How to set minimum length of generated text in hosted API

I’m using the hosted API to generate text from gpt2-xl, like this:

curl -X POST https://api-inference.huggingface.co/models/gpt2-xl \
     -H "Authorization: Bearer api_org_AAAABBBBCCCCDDDD" \
     -H "Content-Type: application/json" \
     -d '{
          "inputs":"Once upon a time, there was a horrible witch who",
          "options":{"wait_for_model":true}
     }'

…which returns something like this:

[{"generated_text":"Once upon a time, there was a horrible witch who
had a cat named Chunky. She tortured and killed her cats and ate their
fur and meat with the help from a huge snake that her mother fed to her
with a spoon. The witch named"}]

Which is great.

Now I’d like to use a longer prompt (~1000 characters) and ask for a longer body of generated text in response (original length + ~1000 characters of new text).

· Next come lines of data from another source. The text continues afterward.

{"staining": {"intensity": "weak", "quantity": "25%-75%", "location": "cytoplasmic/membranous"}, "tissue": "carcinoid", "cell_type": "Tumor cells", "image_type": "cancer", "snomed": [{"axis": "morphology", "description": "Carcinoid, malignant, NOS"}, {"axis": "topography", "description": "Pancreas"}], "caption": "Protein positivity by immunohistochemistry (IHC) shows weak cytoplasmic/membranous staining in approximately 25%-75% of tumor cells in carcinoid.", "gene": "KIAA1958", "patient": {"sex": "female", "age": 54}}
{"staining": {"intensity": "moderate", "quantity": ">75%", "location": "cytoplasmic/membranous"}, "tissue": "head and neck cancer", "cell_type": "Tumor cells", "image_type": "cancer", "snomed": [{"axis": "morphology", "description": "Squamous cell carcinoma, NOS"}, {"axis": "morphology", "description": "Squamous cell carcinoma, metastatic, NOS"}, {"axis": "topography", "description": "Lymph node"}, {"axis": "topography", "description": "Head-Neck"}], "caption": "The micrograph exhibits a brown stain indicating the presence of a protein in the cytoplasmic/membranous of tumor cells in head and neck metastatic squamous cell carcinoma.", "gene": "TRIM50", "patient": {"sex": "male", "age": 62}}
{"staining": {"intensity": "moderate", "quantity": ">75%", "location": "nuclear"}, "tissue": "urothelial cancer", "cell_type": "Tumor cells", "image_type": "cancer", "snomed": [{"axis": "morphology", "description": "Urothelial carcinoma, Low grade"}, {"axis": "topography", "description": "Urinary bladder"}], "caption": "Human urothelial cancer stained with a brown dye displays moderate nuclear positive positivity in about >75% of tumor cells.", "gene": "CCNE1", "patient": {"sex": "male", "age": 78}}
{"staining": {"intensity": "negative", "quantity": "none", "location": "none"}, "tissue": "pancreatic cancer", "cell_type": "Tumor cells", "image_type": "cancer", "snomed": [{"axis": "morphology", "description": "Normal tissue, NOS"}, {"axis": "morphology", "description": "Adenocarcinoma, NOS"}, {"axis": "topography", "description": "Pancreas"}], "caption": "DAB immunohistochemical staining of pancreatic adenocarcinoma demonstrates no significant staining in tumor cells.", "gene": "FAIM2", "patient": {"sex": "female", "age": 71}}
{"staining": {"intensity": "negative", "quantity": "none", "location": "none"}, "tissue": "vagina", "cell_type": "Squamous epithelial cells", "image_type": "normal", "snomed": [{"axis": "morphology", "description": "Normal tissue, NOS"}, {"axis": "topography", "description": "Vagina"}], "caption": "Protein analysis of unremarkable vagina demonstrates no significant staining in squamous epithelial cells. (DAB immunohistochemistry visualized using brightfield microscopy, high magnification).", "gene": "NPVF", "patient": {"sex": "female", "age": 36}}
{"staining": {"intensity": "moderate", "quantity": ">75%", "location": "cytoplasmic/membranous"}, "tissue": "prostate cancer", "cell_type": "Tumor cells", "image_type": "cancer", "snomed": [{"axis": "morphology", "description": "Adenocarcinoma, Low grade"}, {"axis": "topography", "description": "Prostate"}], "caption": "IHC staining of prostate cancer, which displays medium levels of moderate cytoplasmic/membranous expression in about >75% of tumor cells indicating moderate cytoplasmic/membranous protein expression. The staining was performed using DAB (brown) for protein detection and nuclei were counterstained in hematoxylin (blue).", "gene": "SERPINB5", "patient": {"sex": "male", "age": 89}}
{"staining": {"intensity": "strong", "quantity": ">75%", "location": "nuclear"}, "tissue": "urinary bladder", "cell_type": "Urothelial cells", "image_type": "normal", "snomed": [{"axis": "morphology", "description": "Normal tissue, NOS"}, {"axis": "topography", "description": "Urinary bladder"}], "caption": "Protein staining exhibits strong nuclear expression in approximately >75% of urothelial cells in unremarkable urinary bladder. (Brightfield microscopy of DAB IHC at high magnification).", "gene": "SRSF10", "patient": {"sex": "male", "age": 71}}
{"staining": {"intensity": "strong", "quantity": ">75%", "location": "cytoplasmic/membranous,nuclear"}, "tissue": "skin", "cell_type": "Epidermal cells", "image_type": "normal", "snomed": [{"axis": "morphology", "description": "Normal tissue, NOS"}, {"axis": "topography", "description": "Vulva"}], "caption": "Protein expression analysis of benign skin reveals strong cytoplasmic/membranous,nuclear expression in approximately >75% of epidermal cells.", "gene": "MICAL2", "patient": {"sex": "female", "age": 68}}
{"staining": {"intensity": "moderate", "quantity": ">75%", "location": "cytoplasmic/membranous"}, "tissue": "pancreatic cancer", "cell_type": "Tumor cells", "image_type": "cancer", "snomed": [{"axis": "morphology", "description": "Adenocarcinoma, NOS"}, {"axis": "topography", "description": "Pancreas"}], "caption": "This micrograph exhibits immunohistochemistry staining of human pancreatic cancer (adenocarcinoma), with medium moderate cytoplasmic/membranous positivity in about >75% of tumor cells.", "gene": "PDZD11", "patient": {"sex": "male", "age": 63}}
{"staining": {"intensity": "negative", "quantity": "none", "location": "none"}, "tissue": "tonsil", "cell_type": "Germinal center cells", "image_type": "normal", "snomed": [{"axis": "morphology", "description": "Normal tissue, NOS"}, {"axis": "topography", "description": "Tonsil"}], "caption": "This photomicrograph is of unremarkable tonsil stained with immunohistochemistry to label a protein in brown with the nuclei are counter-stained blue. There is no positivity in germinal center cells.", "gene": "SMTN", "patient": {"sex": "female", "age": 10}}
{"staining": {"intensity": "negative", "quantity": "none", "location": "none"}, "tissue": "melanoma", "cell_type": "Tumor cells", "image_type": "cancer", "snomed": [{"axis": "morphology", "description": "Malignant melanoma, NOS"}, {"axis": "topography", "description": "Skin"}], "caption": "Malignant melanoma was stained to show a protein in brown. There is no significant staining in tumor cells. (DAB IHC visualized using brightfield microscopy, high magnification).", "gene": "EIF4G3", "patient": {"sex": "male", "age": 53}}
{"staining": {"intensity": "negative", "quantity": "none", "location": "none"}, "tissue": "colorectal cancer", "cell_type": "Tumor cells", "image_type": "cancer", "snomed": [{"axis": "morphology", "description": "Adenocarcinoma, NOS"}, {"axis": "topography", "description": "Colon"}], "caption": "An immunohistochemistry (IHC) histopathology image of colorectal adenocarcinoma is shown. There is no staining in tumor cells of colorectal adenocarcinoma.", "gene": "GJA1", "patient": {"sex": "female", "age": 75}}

But I don’t see any info in the docs about how to ask for a longer body of generated text. And if I make my prompt longer, the amount of generated text appended to my prompt gets proportionally shorter, and the whole response is about the same size. Is this a fundamental limitation of the hosted APIs or is there some way to achieve this?

Hi @benjismith ,

Sorry for the late reply.
Currently the only way you can do that is by using

 "inputs":"Once upon a time, there was a horrible witch who",
          "options":{"wait_for_model":true}
          "parameters": {"max_length": 10}

but that IS an issue because you need to know how many tokens your prompt is to be precise.
We’re going to add a better parameter for this and document it.

Perfect, thank you! Is there an ticket on github for this that I can follow?